There are four seasons within the clay heart. When it is winter in the world of nature, all the colors have vanished; everything is reduced to gray, black, or white. All the visions and beautiful rich coloring of nature thin out completely. Grass disappears from the land, and the earth itself is frozen and perished in a bleak self-retraction. In wintertime, nature withdraws. A tree loses all its leaves and retires inward. When it is wintertime in your life, you are going through pain, difficulty, or turbulence. At such times it is wise to follow the instinct of nature and withdraw into yourself. When it is winter in your soul, it is unwise to pursue any new endeavors. You have to lie low and shelter until this bleak, emptying time passes on. This is nature’s remedy. It minds itself in hibernation. When there is great pain in your life, you, too, need sanctuary in the shelter of your own soul.

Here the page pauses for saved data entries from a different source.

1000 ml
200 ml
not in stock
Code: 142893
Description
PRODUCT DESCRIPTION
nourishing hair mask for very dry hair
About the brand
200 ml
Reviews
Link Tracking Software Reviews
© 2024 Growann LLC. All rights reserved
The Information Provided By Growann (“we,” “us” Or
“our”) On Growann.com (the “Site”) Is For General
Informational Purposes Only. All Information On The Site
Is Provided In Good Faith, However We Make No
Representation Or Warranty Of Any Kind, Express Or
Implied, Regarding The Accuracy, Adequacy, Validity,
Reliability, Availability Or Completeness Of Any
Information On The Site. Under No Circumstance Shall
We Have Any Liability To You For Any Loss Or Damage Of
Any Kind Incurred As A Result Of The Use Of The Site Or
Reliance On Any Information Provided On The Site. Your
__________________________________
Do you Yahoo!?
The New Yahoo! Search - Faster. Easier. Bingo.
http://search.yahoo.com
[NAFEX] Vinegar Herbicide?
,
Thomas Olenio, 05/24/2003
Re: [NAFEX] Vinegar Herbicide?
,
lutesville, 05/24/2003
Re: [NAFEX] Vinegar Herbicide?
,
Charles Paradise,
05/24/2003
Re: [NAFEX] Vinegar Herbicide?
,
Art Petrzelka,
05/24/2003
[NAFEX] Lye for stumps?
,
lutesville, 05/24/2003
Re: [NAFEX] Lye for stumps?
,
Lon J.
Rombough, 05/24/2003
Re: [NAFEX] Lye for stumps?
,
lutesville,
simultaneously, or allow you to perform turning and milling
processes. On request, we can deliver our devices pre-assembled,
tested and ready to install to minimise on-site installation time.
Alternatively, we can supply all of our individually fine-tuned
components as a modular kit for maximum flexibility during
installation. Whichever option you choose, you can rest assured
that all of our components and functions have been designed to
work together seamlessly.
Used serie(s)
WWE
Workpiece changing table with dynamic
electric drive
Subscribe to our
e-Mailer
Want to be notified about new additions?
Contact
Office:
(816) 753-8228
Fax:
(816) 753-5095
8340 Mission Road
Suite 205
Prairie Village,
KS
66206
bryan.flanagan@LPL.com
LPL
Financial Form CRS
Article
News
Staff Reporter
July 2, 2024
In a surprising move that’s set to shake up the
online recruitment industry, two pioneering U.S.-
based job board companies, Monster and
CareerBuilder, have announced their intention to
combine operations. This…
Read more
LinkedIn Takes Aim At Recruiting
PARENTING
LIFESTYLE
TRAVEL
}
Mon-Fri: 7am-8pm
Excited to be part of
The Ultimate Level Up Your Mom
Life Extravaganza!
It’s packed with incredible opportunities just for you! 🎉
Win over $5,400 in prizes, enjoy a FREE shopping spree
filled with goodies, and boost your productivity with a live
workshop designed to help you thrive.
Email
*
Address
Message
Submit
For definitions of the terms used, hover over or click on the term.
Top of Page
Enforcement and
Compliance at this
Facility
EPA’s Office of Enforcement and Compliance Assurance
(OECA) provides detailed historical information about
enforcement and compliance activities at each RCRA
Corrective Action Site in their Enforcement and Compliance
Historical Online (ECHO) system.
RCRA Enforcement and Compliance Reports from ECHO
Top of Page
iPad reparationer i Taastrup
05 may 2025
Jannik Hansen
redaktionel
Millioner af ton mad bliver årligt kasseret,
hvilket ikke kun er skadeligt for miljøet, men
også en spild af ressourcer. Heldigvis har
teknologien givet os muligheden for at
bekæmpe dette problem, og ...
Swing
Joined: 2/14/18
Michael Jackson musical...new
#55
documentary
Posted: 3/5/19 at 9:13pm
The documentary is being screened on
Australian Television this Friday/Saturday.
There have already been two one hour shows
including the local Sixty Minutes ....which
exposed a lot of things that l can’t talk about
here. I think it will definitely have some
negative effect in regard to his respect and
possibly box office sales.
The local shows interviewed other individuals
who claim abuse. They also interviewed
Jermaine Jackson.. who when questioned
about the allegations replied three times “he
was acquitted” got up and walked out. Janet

One of the beautiful transitions in nature is the transition from winter to springtime. An old Zen mystic said that when one flower blooms it is spring everywhere. When the first innocent, infantlike flower appears on the earth, one senses nature stirring beneath the frozen surface. There is a lovely phrase in Gaelic,
Spring blossoms and grows into summertime. In summertime, nature is bedecked with color. There is great lushness everywhere, a richness and depth of texture. Summertime is a time of light, growth, and arrival. You feel that the secret life of the year, hidden in the winter and coming out in the spring, has really blossomed in the summertime. Thus summertime in your soul is a time of great balance. You are in the flow of your own nature. You can take as many risks as you like, and you will always land on your feet. There is enough shelter and depth of texture around you to completely ground, balance, and mind you.
Summertime grows into autumn, which is one of my favorite times of the year; seeds sown in the spring and nurtured by the summer now yield their fruit in autumn. It is harvest, the homecoming of the seeds’ long and lonely journey through darkness and silence under the earth’s surface. Harvest is one of the great feasts of the year. It was a very important time in Celtic culture. The fertility of the earth yielded its fruitfulness. Correspondingly, when it is autumn in your life, the things that happened in the past, or the experiences that were sown in the clay of your heart, almost unknown to you, now yield their fruit. Autumntime in a person’s life can be a time of great gathering. It is a time for harvesting the fruits of your experiences.
AUTUMN AND THE INNER HARVEST
These are the four seasons of the heart. Several seasons can be present simultaneously in the heart, though usually, at any one time, one season is dominant in your life. It is customary to understand autumn as synchronous with old age. In the autumntime of your life, your experience is harvested. This is a lovely backdrop against which we can understand aging. Aging is not merely about the body losing its poise, strength, and self-trust. Aging also invites you to become aware of the sacred circle that shelters your life. Within the harvest circle, you are able to gather lost moments and experiences, bring them together, and hold them as one. In actual fact, if you can come to see aging not as the demise of your body but as the harvest of your soul, you will learn that aging can be a time of great strength, poise, and confidence. To understand the harvest of your soul against the background of seasonal rhythm should give you a sense of quiet delight at the arrival of this time in your life. It should give you strength and a sense of how the deeper belonging of your soul-world will be revealed to you.